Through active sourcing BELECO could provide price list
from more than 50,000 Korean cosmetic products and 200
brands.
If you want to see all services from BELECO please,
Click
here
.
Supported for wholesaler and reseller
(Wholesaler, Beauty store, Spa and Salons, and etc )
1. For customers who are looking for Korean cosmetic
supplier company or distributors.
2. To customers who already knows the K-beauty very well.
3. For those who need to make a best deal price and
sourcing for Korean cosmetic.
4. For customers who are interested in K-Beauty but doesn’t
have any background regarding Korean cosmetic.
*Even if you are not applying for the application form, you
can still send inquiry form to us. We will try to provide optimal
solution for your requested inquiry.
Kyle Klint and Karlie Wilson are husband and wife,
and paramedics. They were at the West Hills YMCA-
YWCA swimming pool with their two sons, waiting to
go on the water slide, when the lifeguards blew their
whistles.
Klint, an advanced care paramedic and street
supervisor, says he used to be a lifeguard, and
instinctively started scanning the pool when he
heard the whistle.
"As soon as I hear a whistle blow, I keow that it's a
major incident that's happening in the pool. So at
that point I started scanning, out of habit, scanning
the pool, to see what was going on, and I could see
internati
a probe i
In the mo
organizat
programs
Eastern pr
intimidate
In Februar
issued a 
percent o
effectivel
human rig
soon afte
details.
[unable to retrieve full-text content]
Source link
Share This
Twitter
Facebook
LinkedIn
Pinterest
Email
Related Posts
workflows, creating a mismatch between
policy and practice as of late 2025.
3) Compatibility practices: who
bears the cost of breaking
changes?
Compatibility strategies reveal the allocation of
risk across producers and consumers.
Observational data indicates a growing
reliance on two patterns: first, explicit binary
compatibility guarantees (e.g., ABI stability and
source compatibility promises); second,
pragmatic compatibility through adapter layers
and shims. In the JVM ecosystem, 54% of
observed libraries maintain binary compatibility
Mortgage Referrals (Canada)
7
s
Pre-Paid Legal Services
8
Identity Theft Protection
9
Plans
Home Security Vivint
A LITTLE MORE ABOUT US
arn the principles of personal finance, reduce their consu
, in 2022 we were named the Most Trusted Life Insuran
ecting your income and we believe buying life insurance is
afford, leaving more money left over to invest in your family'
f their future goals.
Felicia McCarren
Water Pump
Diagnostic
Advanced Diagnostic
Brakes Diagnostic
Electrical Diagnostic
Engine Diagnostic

-.-.-

:: What is being asked ::
Look above for the line with "that point I"; retype exactly that line, every line after it up to the line with "policy and practice as of late 2025.", and that line too, nothing else.

:: Task solution ::
that point I started scanning, out of habit, scanning
the pool, to see what was going on, and I could see
internati
a probe i
In the mo
organizat
programs
Eastern pr
intimidate
In Februar
issued a 
percent o
effectivel
human rig
soon afte
details.
[unable to retrieve full-text content]
Source link
Share This
Twitter
Facebook
LinkedIn
Pinterest
Email
Related Posts
workflows, creating a mismatch between
policy and practice as of late 2025.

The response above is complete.